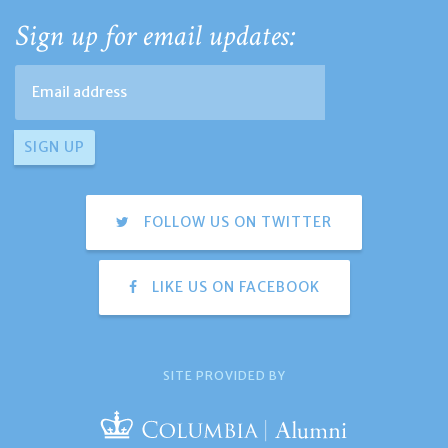
Sign up for email updates:
FOLLOW US ON TWITTER
LIKE US ON FACEBOOK
SITE PROVIDED BY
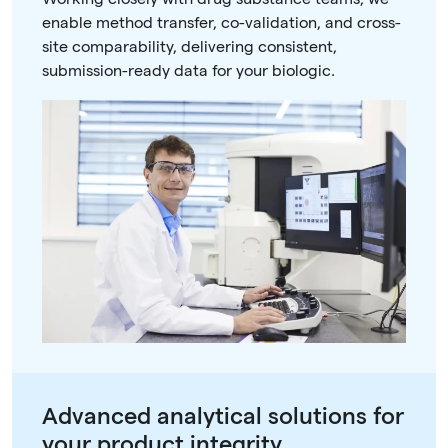
enable method transfer, co-validation, and cross-
site comparability, delivering consistent,
submission-ready data for your biologic.
Advanced analytical solutions for
your product integrity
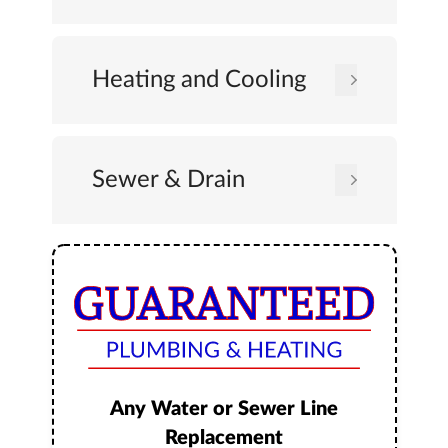
Heating and Cooling
Sewer & Drain
Any Water or Sewer Line
Replacement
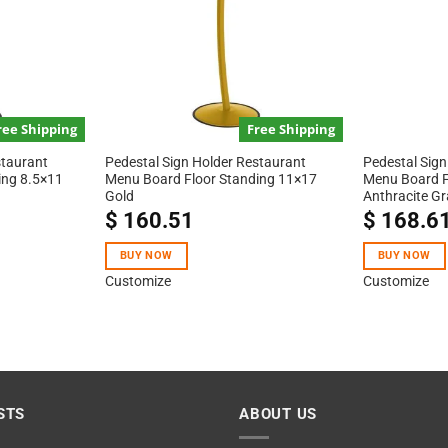
ree Shipping
Free Shipping
staurant
Pedestal Sign Holder Restaurant
Pedestal Sign
ing 8.5×11
Menu Board Floor Standing 11×17
Menu Board F
Gold
Anthracite Gr
$
160.51
$
168.6
BUY NOW
BUY NOW
Customize
Customize
STS
ABOUT US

---

— YOUR OBJECTIVE —
Retype the records verbatim, excluding each image they hold.

— REPLY —
Sign up for email updates:
FOLLOW US ON TWITTER
LIKE US ON FACEBOOK
SITE PROVIDED BY
enable method transfer, co-validation, and cross-
site comparability, delivering consistent,
submission-ready data for your biologic.
Advanced analytical solutions for
your product integrity
Heating and Cooling
Sewer & Drain
Any Water or Sewer Line
Replacement
ree Shipping
Free Shipping
staurant
Pedestal Sign Holder Restaurant
Pedestal Sign
ing 8.5×11
Menu Board Floor Standing 11×17
Menu Board F
Gold
Anthracite Gr
$
160.51
$
168.6
BUY NOW
BUY NOW
Customize
Customize
STS
ABOUT US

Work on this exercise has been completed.